2. Implement a function `filter_doctors(df: pd.DataFrame, field: str, value: str) -> pd.DataFrame` that returns a **new DataFrame** of rows where `row[field] == value`.
   - If the column is string-like, matching should be **case-insensitive**.
   - If the column is numeric (e.g., `rating`), interpret `value` as a number and apply exact equality.
3. Skip rows missing the requested field (or treat as non-match).
4. Do not mutate the input DataFrame. Return a **new** DataFrame.
5. Sort the returned DataFrame by `id` ascending.

**Notes**
- You may assume valid `field` names (but robust handling is encouraged).
- For real systems you might support ranges or partial matches; here we keep equality for simplicity.


In [15]:

# Part 4 — Code Skeleton
import pandas as pd
import numpy as np

def load_doctors_csv(path: str = "./data/doctors.csv") -> pd.DataFrame:
    """Load doctors.csv and return a DataFrame."""
    return pd.read_csv(path)

def filter_doctors(df: pd.DataFrame, field: str, value: str) -> pd.DataFrame:
    """Return a new DataFrame of rows where row[field] == value.
    - Case-insensitive for string columns
    - Numeric equality for numeric columns
    - Sorted by id ascending
    """
    pass


In [None]:

# Part 4 — Validation
import os
import pandas as pd
import numpy as np

def _find_doctors_csv():
    candidates = ["./data/doctors.csv", "./doctors.csv", "/mnt/data/doctors.csv"]
    for p in candidates:
        if os.path.exists(p):
            return p
    return None

def _safe_lower(x):
    try:
        return str(x).lower()
    except Exception:
        return x

csv_path = _find_doctors_csv()
if csv_path is None:
    print("❌ Could not find 'doctors.csv'. Place it under ./data/ or alongside this notebook.")
else:
    doctors = load_doctors_csv(csv_path)
    expected_cols = {"id","name","specialty","city","rating","notes"}
    if not expected_cols.issubset(doctors.columns):
        print("⚠️ Columns differ from expected; proceeding with available columns:", list(doctors.columns))

    try:
        derm = filter_doctors(doctors, "specialty", "dermatology")
        city_toronto = filter_doctors(doctors, "city", "toronto")
        name_lee = filter_doctors(doctors, "name", "dr. lee")
        rating_46 = filter_doctors(doctors, "rating", "4.6")
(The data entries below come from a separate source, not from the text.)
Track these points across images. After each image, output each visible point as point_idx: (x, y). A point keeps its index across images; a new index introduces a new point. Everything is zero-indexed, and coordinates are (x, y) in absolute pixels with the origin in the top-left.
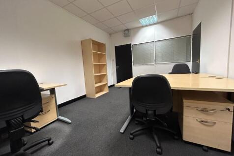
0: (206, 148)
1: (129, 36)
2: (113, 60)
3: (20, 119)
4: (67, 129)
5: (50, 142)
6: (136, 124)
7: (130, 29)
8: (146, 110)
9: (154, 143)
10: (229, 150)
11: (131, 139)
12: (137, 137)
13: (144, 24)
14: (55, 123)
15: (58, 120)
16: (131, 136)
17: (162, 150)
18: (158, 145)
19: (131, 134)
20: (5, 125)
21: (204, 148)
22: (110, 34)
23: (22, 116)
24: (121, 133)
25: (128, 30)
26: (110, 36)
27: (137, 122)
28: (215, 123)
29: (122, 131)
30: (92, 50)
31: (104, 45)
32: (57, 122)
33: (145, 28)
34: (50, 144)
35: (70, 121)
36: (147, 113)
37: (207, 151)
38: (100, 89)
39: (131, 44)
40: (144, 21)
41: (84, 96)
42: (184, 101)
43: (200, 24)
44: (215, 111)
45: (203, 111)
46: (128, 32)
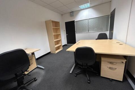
0: (111, 80)
1: (73, 16)
2: (64, 31)
3: (21, 72)
4: (43, 72)
5: (36, 79)
6: (78, 68)
7: (74, 12)
8: (83, 63)
9: (87, 78)
10: (122, 80)
11: (75, 76)
12: (78, 75)
13: (82, 8)
14: (36, 69)
15: (37, 67)
16: (76, 75)
17: (90, 81)
18: (89, 79)
19: (75, 74)
20: (15, 76)
21: (110, 80)
22: (62, 15)
23: (22, 70)
24: (70, 73)
25: (72, 12)
26: (62, 16)
27: (78, 67)
28: (116, 69)
29: (71, 72)
30: (52, 27)
31: (59, 22)
32: (37, 68)
33: (83, 11)
34: (35, 81)
35: (44, 68)
36: (83, 65)
37: (112, 81)
38: (58, 48)
39: (74, 21)
40: (82, 7)
41: (50, 53)
42: (102, 58)
43: (115, 9)
44: (116, 63)
45: (111, 63)
46: (72, 13)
        expected_derm = doctors[doctors["specialty"].map(_safe_lower) == "dermatology"].copy().sort_values("id")
        expected_toronto = doctors[doctors["city"].map(_safe_lower) == "toronto"].copy().sort_values("id")
        expected_name = doctors[doctors["name"].map(_safe_lower) == "dr. lee"].copy().sort_values("id")
        expected_rating = doctors[np.isclose(doctors["rating"].astype(float), 4.6)].copy().sort_values("id")

        print("specialty == 'dermatology' ->")
        print(derm)
        print("\ncity == 'toronto' ->")
        print(city_toronto)
        print("\nname == 'dr. lee' ->")
        print(name_lee)
        print("\nrating == 4.6 ->")
        print(rating_46)

        score = 0
        score += int(derm.reset_index(drop=True).equals(expected_derm.reset_index(drop=True)))
        score += int(city_toronto.reset_index(drop=True).equals(expected_toronto.reset_index(drop=True)))
        score += int(name_lee.reset_index(drop=True).equals(expected_name.reset_index(drop=True)))
        score += int(rating_46.reset_index(drop=True).equals(expected_rating.reset_index(drop=True)))

        print(f"\nScore: {score}/4")
        if score == 4:
            print("✅ Part 4 validation passed.")
        else:
            print("ℹ️ Part 4 validation did not pass all checks. Review case-insensitive/string vs numeric equality and sorting.")
    except Exception as e:
        print("❌ Validation raised:", repr(e))